From the discussion of user management, cookies, and sessions in Chapter 19, "Cookies and Sessions," you learned that there was more to effective and secure session management than just making calls to the session_start function. In particular, we face a number of security concerns when working with sessions, and some configuration options that we will want to make sure we have set properly.

Configuration

As discussed in Chapter 19, php.ini has a number of configuration options for sessions in PHP to control the exact functionality. For our web application samples, we use the following settings:

  • session.auto_start = 0

    We will always explicitly start sessions ourselves.

  • session.name = "SAMPLESESSION"

    We will just use something other than the default here.
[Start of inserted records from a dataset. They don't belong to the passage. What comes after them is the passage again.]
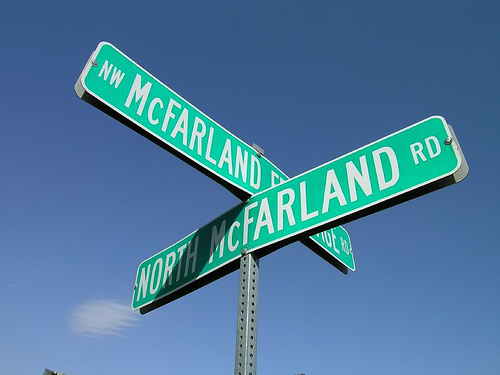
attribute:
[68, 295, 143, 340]
clouds — white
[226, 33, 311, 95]
sky — clear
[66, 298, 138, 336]
clouds — white 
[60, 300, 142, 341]
cloud — white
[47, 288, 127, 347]
clouds — white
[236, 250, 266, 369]
bar — gray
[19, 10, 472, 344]
sky — blue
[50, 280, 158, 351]
clouds — white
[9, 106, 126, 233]
sky — clear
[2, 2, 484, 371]
sky — clear, blue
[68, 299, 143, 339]
cloud — white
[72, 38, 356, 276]
street sign — white, green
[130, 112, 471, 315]
street sign — white, green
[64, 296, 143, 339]
cloud — white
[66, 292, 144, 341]
cloud — white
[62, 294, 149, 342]
cloud — white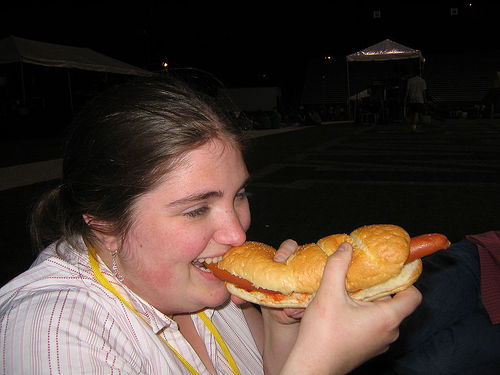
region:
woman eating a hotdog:
[8, 56, 449, 368]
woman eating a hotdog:
[5, 46, 486, 348]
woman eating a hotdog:
[5, 51, 456, 369]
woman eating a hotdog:
[11, 49, 458, 373]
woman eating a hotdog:
[14, 39, 464, 371]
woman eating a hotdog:
[5, 36, 450, 363]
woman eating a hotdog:
[2, 48, 494, 370]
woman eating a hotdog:
[15, 68, 460, 373]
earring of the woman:
[108, 249, 120, 280]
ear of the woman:
[84, 209, 120, 252]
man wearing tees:
[408, 78, 424, 103]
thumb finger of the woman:
[321, 242, 353, 303]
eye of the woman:
[179, 203, 212, 222]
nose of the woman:
[216, 217, 247, 247]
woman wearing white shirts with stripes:
[15, 288, 127, 373]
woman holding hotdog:
[226, 241, 442, 298]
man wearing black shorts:
[408, 103, 424, 110]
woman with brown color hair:
[85, 96, 190, 156]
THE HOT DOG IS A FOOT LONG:
[182, 206, 464, 311]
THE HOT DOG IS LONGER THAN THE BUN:
[393, 201, 453, 276]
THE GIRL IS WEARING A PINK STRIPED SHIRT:
[0, 230, 296, 371]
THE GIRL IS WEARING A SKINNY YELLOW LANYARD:
[76, 237, 252, 372]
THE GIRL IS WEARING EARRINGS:
[96, 235, 139, 297]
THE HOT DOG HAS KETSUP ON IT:
[192, 215, 473, 308]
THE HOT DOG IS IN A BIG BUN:
[210, 220, 435, 315]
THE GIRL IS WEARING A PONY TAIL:
[15, 140, 86, 271]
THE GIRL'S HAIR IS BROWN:
[25, 66, 251, 297]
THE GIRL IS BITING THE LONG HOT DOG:
[192, 240, 274, 311]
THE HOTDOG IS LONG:
[191, 210, 452, 321]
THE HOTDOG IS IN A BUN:
[195, 222, 456, 307]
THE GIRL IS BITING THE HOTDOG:
[185, 240, 261, 315]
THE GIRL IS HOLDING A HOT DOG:
[181, 215, 489, 346]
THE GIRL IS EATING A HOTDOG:
[197, 222, 459, 324]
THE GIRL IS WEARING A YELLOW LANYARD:
[66, 226, 258, 372]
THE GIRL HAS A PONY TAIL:
[27, 55, 247, 261]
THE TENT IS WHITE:
[332, 20, 433, 70]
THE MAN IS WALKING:
[395, 56, 433, 151]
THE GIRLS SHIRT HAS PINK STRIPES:
[1, 228, 268, 373]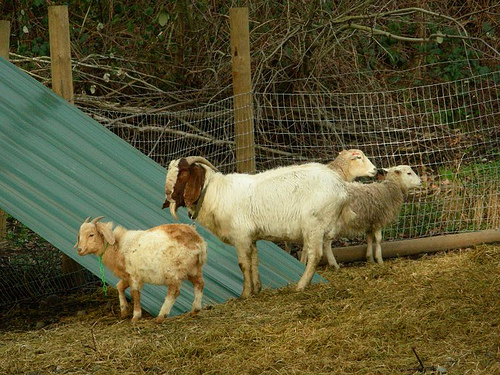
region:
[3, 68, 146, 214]
Blue aluminum sheet leaning on fence.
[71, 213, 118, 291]
Baby goat wearing a green chain.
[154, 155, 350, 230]
An older goat with horns.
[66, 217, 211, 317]
A tan and off-white baby goat.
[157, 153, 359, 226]
A white and brown adult goat.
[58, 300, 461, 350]
Well groomed grass.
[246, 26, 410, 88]
Shurbs behind the fence.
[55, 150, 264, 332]
Two goats next to blue aluminum sheet.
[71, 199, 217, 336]
this is a goat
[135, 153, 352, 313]
this is a goat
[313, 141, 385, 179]
this is a goat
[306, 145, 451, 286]
this is a goat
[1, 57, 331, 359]
this is a iron sheet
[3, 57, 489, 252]
this is a fence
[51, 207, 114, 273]
the head of a goat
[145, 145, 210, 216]
the head of a goat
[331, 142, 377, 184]
the head of a goat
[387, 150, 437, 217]
the head of a goat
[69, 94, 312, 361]
The sheep are white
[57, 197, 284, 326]
The goat has horns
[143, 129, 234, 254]
The goat has a brown and white face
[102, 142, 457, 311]
Four goats are pictured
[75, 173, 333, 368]
The goats are next to a green fence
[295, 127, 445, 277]
The goats are next to a wired fence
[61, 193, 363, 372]
The goat has a green collar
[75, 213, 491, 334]
The goat is standing on dead grass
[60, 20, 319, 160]
Trees are behind the fence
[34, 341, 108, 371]
Part of green grass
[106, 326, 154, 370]
Part of green grass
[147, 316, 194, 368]
Part of green grass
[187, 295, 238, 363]
Part of green grass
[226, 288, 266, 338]
Part of green grass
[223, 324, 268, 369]
Part of green grass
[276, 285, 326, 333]
Part of green grass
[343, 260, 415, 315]
Part of green grass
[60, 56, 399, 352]
White sheeps in a field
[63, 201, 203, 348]
Small white and brown sheep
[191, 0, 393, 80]
old tree branches in the back ground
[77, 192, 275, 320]
a little baby goat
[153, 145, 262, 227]
the head of a got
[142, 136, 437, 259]
a white and brown goat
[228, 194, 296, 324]
front legs of a goat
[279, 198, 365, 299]
back legs of a goat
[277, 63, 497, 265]
goats near a fence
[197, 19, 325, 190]
a wood pole holding up a fence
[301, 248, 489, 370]
a grassy area in a goat pen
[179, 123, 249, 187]
a horn of a goat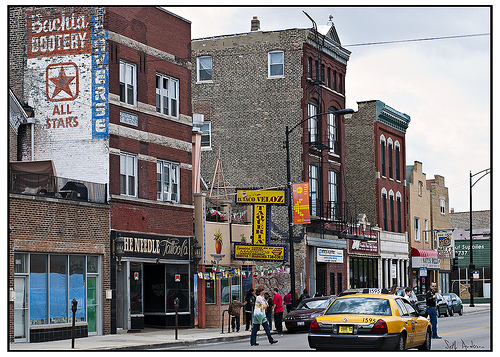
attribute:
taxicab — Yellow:
[310, 279, 432, 347]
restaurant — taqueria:
[124, 226, 189, 257]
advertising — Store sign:
[125, 228, 193, 256]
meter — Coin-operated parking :
[66, 290, 79, 343]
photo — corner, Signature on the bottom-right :
[12, 11, 483, 348]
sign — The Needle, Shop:
[124, 236, 162, 254]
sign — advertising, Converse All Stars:
[21, 11, 112, 182]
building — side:
[11, 10, 202, 330]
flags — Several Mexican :
[287, 176, 315, 224]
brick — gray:
[194, 41, 308, 293]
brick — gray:
[203, 27, 343, 292]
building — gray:
[200, 27, 349, 321]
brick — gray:
[196, 17, 345, 325]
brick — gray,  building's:
[282, 100, 300, 112]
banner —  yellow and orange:
[284, 184, 307, 225]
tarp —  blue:
[28, 273, 91, 318]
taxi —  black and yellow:
[304, 291, 433, 351]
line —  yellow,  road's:
[439, 317, 488, 338]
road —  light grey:
[424, 304, 491, 349]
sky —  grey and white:
[339, 6, 491, 169]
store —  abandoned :
[10, 199, 111, 340]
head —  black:
[70, 299, 79, 315]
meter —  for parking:
[70, 297, 79, 353]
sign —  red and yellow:
[290, 182, 313, 227]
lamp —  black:
[282, 108, 351, 304]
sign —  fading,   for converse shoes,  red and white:
[28, 13, 111, 140]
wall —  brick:
[11, 2, 32, 162]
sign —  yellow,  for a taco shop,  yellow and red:
[228, 188, 284, 262]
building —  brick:
[302, 8, 351, 302]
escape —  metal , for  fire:
[315, 31, 325, 161]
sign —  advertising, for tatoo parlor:
[110, 235, 200, 260]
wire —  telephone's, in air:
[340, 30, 496, 50]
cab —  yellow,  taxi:
[304, 288, 436, 351]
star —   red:
[48, 62, 75, 100]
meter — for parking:
[173, 295, 185, 342]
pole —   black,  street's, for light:
[280, 106, 350, 300]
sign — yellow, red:
[223, 177, 283, 261]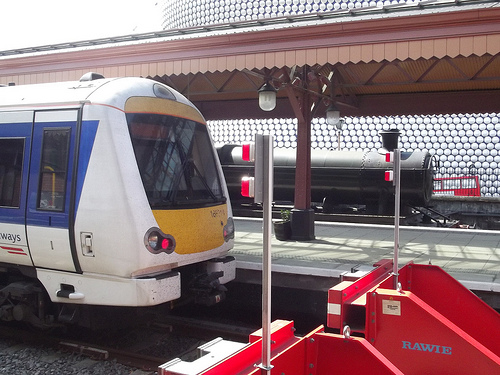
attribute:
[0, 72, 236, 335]
train — white, yellow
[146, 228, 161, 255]
light — headlight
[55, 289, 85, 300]
step — white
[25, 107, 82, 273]
door — blue, white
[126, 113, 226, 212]
windshield — large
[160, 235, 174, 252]
light — red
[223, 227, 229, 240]
light — red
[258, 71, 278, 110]
fixture — quaint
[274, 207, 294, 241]
plant — small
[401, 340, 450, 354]
word — written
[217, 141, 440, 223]
car — round, black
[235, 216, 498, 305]
platform — between tracks, concrete, covered, grey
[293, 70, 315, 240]
beam — tall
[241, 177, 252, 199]
light — red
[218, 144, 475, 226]
engine — old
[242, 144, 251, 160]
light — red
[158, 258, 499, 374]
stopper — red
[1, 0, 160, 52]
sky — white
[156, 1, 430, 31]
building — grey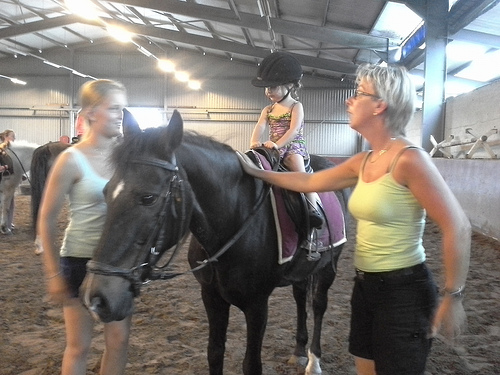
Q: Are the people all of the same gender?
A: Yes, all the people are female.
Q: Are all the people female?
A: Yes, all the people are female.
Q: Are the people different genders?
A: No, all the people are female.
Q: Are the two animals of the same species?
A: Yes, all the animals are horses.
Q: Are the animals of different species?
A: No, all the animals are horses.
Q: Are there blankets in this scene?
A: Yes, there is a blanket.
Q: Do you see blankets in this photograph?
A: Yes, there is a blanket.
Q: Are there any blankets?
A: Yes, there is a blanket.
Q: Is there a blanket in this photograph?
A: Yes, there is a blanket.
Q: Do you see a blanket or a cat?
A: Yes, there is a blanket.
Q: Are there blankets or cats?
A: Yes, there is a blanket.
  • session.save_handler = "files"

    Our samples are not complicated enough to require custom session storage, although it would be an excellent exercise for you to implement.

  • session.save_path = "/home/httpd/webapps/sessiondata" (Unix) or "d:\webapps\sessiondata" (Windows)

    The exact location depends on where we place our web applications and documents for our web server.

  • session.gc_probability = 1 and session.gc_divisor = 10

    This gives us a 10-percent chance of having the garbage collector started for or any page request, which is in fact quite often. However, we do not expect to have high traffic for our samples, so we need a higher value to ensure that this is started often enough. For real-world web applications with many users, we would reduce this to something more similar to the defaults of 1 and 100.

  • session.cookie_lifetime = 0, session.cookie_path = /, session.cookie_domain = (empty), and session.cookie_secure = (empty)

    These values correspond to the parameters sent to the setcookie function. We will leave these at their default values because we only want a simple session cookie that expires when users close their browser(s).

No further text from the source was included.